The resolution calls out the “improper or malicious design, development, deployment and use of artificial intelligence systems” and warns of AI’s potential to “reinforce structural inequalities and biases”, “lead to discrimination”, and “undermine information integrity.” Sound familiar? These are the exact AI risks insurers are already grappling with, from discriminatory pricing algorithms to privacy-violating surveillance. The UN is putting these issues squarely on the global agenda, increasing the urgency for proactive solutions.

While the resolution doesn’t have the force of law, it reflects a growing global consensus that the era of AI self-governance is coming to an end. The resolution’s call for “effective, internationally interoperable safeguards, practices and standards” for AI is a preview of the kind of coordinated global regulations that could soon become a reality. Insurers that fail to anticipate and prepare for this shift could find themselves at a competitive disadvantage or, even worse, in a negative, public spotlight.

Finally, and perhaps most provocatively, the resolution calls for “inclusive governance of safe, secure and trustworthy artificial intelligence systems.” It envisions a multi-stakeholder approach with “effective, coordinated and inclusive engagement and participation of all communities, particularly from developing countries.” This is a direct challenge to the tech giants currently dominating the AI race. It’s also an opportunity for insurers to help shape the future of AI governance in a way that benefits the industry and society.

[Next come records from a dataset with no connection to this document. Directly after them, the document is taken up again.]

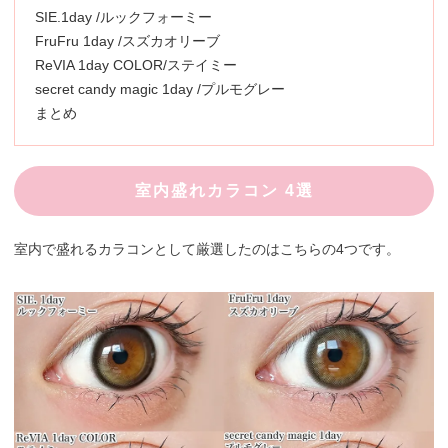
SIE.1day /ルックフォーミー
FruFru 1day /スズカオリーブ
ReVIA 1day COLOR/ステイミー
secret candy magic 1day /プルモグレー
まとめ
室内盛れカラコン 4選
室内で盛れるカラコンとして厳選したのはこちらの4つです。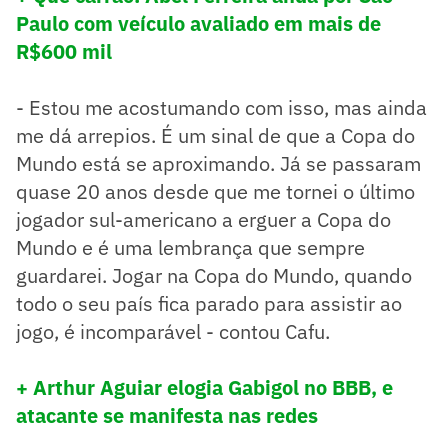
Paulo com veículo avaliado em mais de
R$600 mil
- Estou me acostumando com isso, mas ainda
me dá arrepios. É um sinal de que a Copa do
Mundo está se aproximando. Já se passaram
quase 20 anos desde que me tornei o último
jogador sul-americano a erguer a Copa do
Mundo e é uma lembrança que sempre
guardarei. Jogar na Copa do Mundo, quando
todo o seu país fica parado para assistir ao
jogo, é incomparável - contou Cafu.
+ Arthur Aguiar elogia Gabigol no BBB, e
atacante se manifesta nas redes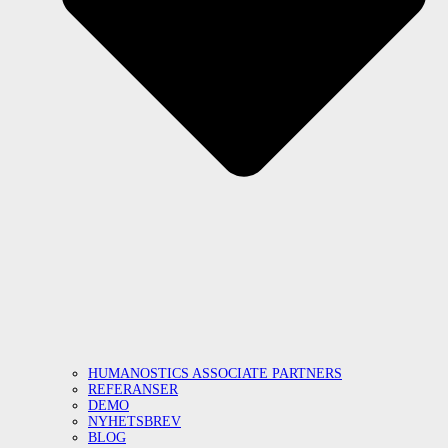
HUMANOSTICS ASSOCIATE PARTNERS
REFERANSER
DEMO
NYHETSBREV
BLOG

Closer to home, the US is continuing to address the challenges of AI at a federal level. This includes the following draft laws in the legislative pipeline:

  • Financial Artificial Intelligence Risk Reduction Act
  • AI Foundation Model Transparency Act of 2023
  • Artificial Intelligence Environmental Impacts Act of 2024

These will start to impact insurers and related state regulatory AI frameworks from 2025 on.

At Datos, we’re already talking with insurers as they navigate this shifting landscape. Through our reports and advisory, we help insurance executives stay ahead of evolving expectations while maximizing the value of AI. If you aren’t already taking proactive steps to govern AI responsibly, now is the time to start.

The UN resolution may not be legally binding, but it’s a clear sign that the ground is shifting under our feet. Insurers that cling to the status quo risk being left behind as AI governance goes global. Will your organization be ready for this new reality?